Она вытягивает ноги, открывает банку. Ноги у нее красивые до сих пор – изменилась надстройка.
– Ну как они тут, ну, расскажи… – понизила голос она, приготовляясь слушать. Как будто ушла не вчера, а месяц назад и ждет подробного рассказа.
Ольховский подумал о том, что ей не надо знать подробностей и его соображений на этот счет. Женский мозг способен найти такие логические цепочки, от которых потом может сделаться дурно. Поэтому ограничился нейтральным «нормально».
– Ну а чего они делали? Расскажи, ну, расскажи!
– Ходили в туалет. По-моему, даже на кухню. А так – в своем логове сидели.
– Ты не хочешь со мной разговаривать? – ненатурально печалится она (это есть в сценарии) и снова делает глоток из банки.
– Мне просто нечего рассказывать.
– Но ты же целый день с ними сидел…
– Нет, я ходил… – Если даже он скажет куда, Лена этого не заметит. Продолжение может быть таким:
– «Я ходил в бордель».
– «Ну и что? Ты же там не весь день провел?»
На деле так:
– Ну и черт с тобой, – глоток. – Как мне надоели эти туфли! – Она крутит ступнями, шевеля пальцами.

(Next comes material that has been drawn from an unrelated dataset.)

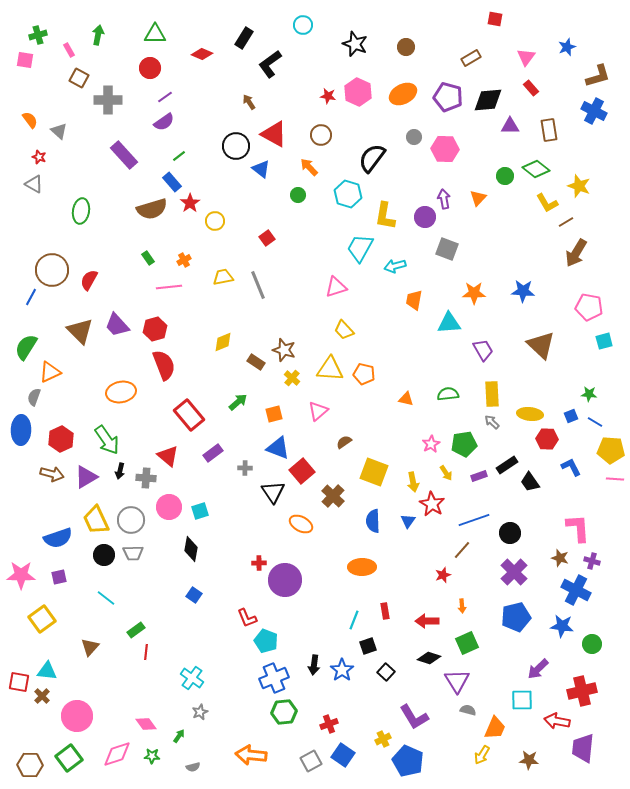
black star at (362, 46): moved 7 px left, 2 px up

– Что Люба? – спросил он, чтобы не молчать.
– Я сейчас начну рассказывать, а ты через пять минут состроишь рожу и скажешь «понятно», – задирается Лена и демонстрирует Сергею эту его «рожу», скривив губы и сделав большие глаза. В такие моменты она ему дорога, смешная и непутевая, но в семейном кодексе, увы, не прописана его сентиментальность. Он, согласно кодексу, должен быть ворчливым, вечно недовольным занудой.

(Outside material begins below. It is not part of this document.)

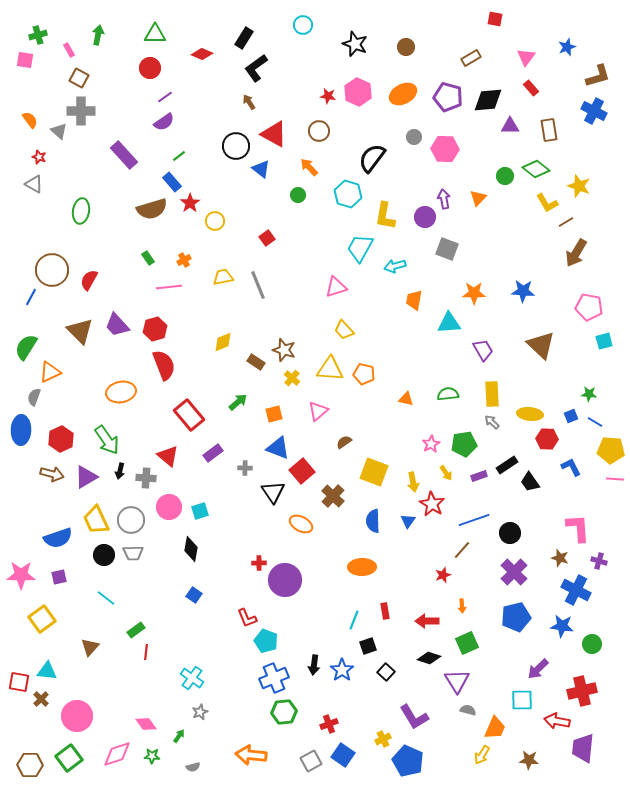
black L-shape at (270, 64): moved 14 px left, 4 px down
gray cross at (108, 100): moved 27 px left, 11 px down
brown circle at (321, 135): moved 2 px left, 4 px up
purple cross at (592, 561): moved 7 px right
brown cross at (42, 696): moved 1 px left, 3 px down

«Понятно» чуть не вырвалось у Ольховского. Что может случиться у Любы такого, что его бы удивило?
Как-то Лена призналась, что в обществе Любы называет Ольховского «мой». В таком себе простонародном смысле: «Мой вчера пришел пьяный…» или «Я своего в магазин послала». «Мой» звучит слишком посредственно и коммунально, не говоря о том, что после этого слова хочется сразу добавить уточнение из трех всем известных букв. Он тогда так красноречиво промолчал, что Лена испугалась.
Сейчас Лена сидела и якобы дулась. Значит, еще немного – и начнет рассказ.
К двум часам дня от ее историй устали оба. И он, и она. Когда у Лены кончились слова, она обессилела. Ольховский же тотчас надежно забыл все, что она говорила.
– Ольховский, я посплю, а? Можно подумать, что когда-то он ей это запрещал.
– Спи, конечно!
Накрытая пледом, скрючившаяся немаленькая Лена казалась ему ребенком.